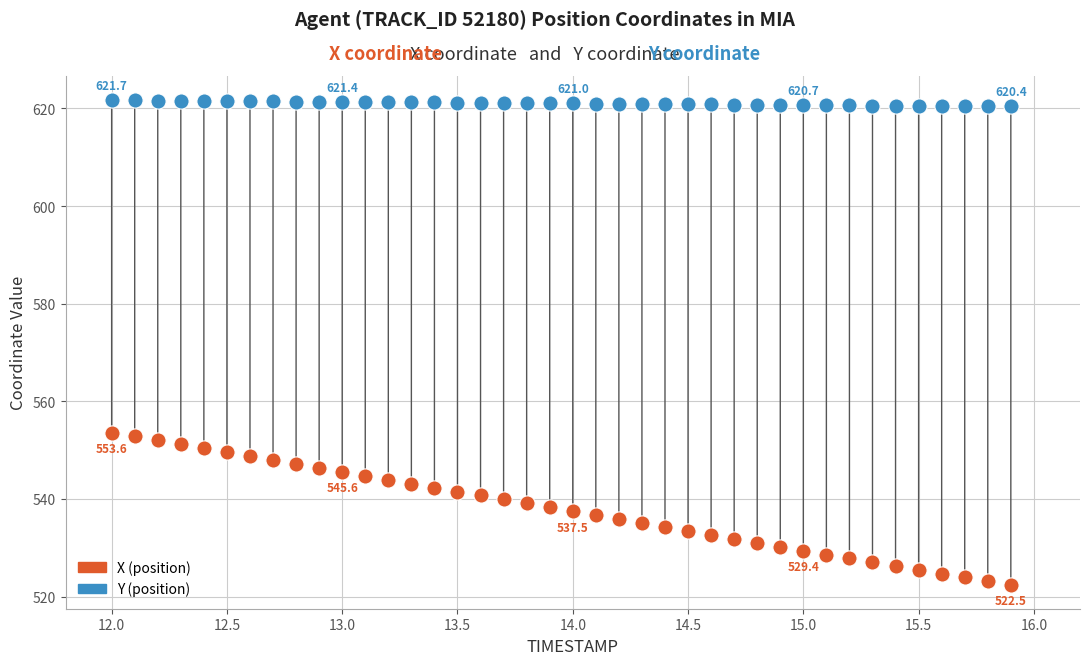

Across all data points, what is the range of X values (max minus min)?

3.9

------

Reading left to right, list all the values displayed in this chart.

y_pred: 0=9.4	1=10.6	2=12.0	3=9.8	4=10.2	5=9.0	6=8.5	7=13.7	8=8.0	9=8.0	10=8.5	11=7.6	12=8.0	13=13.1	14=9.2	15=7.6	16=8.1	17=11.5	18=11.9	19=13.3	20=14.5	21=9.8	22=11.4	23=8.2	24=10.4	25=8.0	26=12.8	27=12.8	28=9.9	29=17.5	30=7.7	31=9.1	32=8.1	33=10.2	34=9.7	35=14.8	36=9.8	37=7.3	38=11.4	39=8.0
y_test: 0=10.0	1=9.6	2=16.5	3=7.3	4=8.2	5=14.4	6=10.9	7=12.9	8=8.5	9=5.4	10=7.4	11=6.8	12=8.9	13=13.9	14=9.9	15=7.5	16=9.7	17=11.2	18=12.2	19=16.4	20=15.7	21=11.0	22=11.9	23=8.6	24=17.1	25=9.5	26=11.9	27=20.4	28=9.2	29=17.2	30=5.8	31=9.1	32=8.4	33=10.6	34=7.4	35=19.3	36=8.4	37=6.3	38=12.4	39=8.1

------

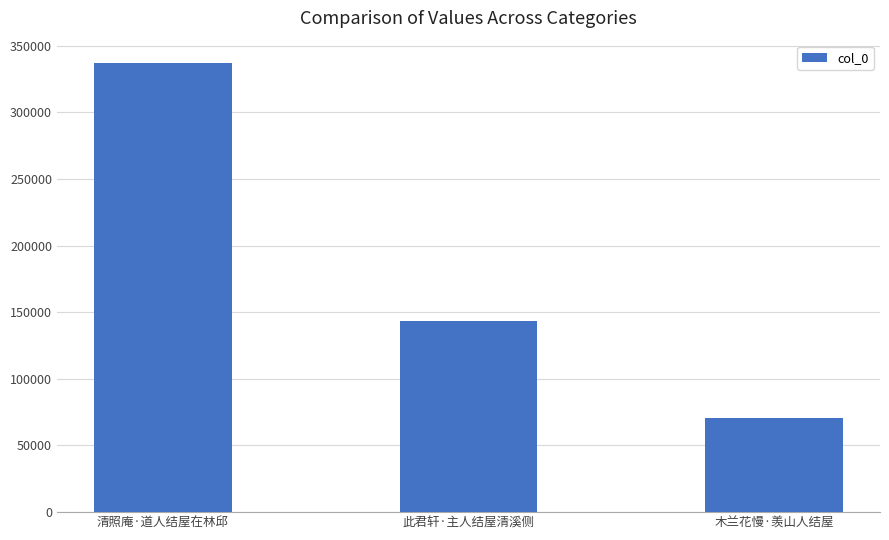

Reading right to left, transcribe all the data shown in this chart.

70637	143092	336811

------

[Exercise brief] Please return every line in the records above that contains the word "left".

[Final answer]
Reading left to right, list all the values displayed in this chart.
Reading right to left, transcribe all the data shown in this chart.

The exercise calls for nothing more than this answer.